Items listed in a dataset
_ _ _ _ _

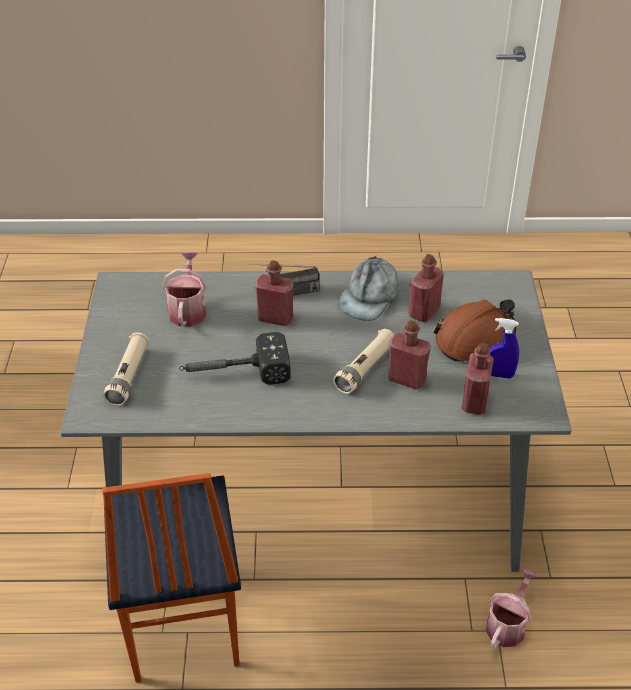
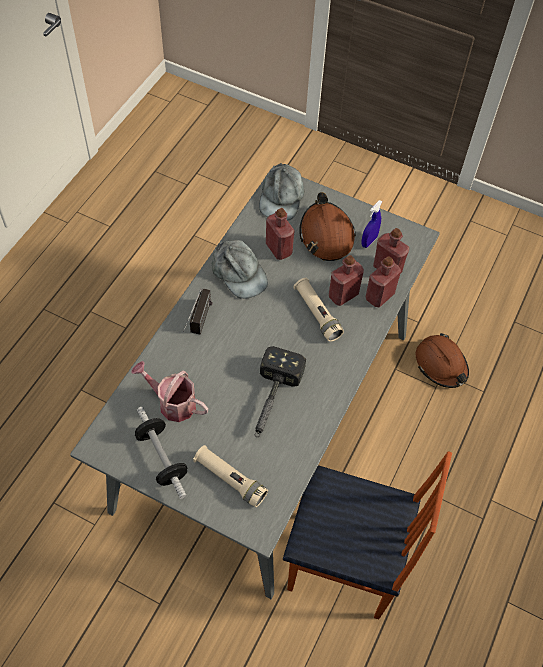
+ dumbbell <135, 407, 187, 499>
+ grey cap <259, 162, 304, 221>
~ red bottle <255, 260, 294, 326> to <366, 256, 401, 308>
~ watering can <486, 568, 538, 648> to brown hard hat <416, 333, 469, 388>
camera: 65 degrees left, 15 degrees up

_ _ _ _ _

The last part of the records is the answer, beginning at the line that holds "256, 401, 308>" and including the final line, repeated exactly.

▸ RESPONSE BOX:
~ red bottle <255, 260, 294, 326> to <366, 256, 401, 308>
~ watering can <486, 568, 538, 648> to brown hard hat <416, 333, 469, 388>
camera: 65 degrees left, 15 degrees up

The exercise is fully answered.